German media has demonstrated disquiet about the decision. The high-fallutin’ Frankfurter Allgemeine Zeitung declared the decision a “historic watershed” that offered little hope for “German savers clinging to their savings plans and life insurance.” The left-leaning Tageszeitung put forth that it was time for readers to take some risks with their money – such as buying stocks or playing Blackjack. The tabloid Bild, Germany’s largest-circulation paper, asked at the top of page one: “How bad will old-age poverty get?”

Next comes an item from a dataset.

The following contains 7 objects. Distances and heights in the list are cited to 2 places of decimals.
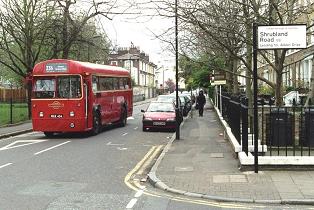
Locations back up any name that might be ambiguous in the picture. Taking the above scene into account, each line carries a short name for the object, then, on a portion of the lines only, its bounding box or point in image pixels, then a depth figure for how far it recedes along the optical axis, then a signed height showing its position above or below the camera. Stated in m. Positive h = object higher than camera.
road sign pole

According to Wall Street Journal:

Germany, where saving money is seen as a fundamental virtue and borrowing can seem like moral weakness, reacted in disbelief the day after ECB President Mario Draghi said a key interest rate would be lowered below zero. Years of criticism in Germany that the central bank’s policies were inflating a new bubble while hurting mom-and-pop Germans with savings account, reached new heights on Friday. The emerging consensus around Mr Draghi’s decision was that international bankers won and German savers lost.

There are lots of reasons the European Union might become a hotbed of bitcoin activity. Event after event points to it, including, but not limited to, the most recent ECB decision. For instance, In March, 2009, Ireland seized €4bn from its Pension Reserve fund in order to rescue its banks. In November 2010, the remaining savings of €2.5bn was seized to support the bailout of the rest of the country. In December, 2010, Hungary told its citizens that they could either remit their private pension money to the state or lose their state pension funds (but still have to pay for it nonetheless).

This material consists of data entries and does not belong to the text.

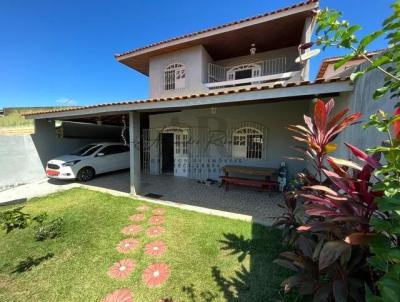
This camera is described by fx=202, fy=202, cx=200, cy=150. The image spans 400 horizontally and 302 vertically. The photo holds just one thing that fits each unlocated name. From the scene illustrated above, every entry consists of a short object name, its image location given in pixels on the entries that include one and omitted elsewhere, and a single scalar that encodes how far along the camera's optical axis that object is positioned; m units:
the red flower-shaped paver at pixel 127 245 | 3.78
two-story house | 7.07
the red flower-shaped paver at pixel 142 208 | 5.60
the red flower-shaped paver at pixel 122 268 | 3.13
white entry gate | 9.89
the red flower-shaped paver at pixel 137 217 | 5.05
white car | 8.56
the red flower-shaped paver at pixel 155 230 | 4.31
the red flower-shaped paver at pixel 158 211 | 5.42
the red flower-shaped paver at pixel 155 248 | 3.67
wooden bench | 6.90
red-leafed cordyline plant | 1.59
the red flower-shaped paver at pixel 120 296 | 2.69
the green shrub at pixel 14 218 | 2.65
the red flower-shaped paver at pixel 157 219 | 4.88
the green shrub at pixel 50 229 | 4.24
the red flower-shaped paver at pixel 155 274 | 2.98
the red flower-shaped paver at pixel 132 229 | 4.41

Then In November, 2010, the French parliament  to earmarked €33bn from the national reserve pension fund FRR to lessen the short-term pension scheme deficit. Early January 2011, $60 million in private retirement funds were transferred to the state’s pension scheme in Bulgaria.  Spring 2013 saw Cyprus confiscate up to 50% of the funds from bank account holders in that country.

The Polish government announced it would transfer to the state (aka. confiscate) the bulk of assets owned by the country’s private pension funds (many of them owned by such foreign firms as PIMCO parent Allianz, AXA, Generali, ING and Aviva), without offering any compensation.   In February 2014, Italian banks were ordered by the Italian government to withhold a 20% tax on all inbound wire transfers. Il Sole reported, “the deductions will be automatic (unless prior request for exclusion), and then it will be up to the taxpayer to prove that the money is not in the nature of compensation “income.'”

The savings of all 500 million Europeans can be stolen by the European Union. Why? Because the financial crisis is not over, according to an EU document. The Commission is looking to ask the bloc’s insurance watchdog in the second half of 2014 for advice on how to draft a law “to mobilize more personal pension savings for long-term financing,” the document said.

These are merely some of the reasons Europeans might be interested in moving their savings into bitcoin.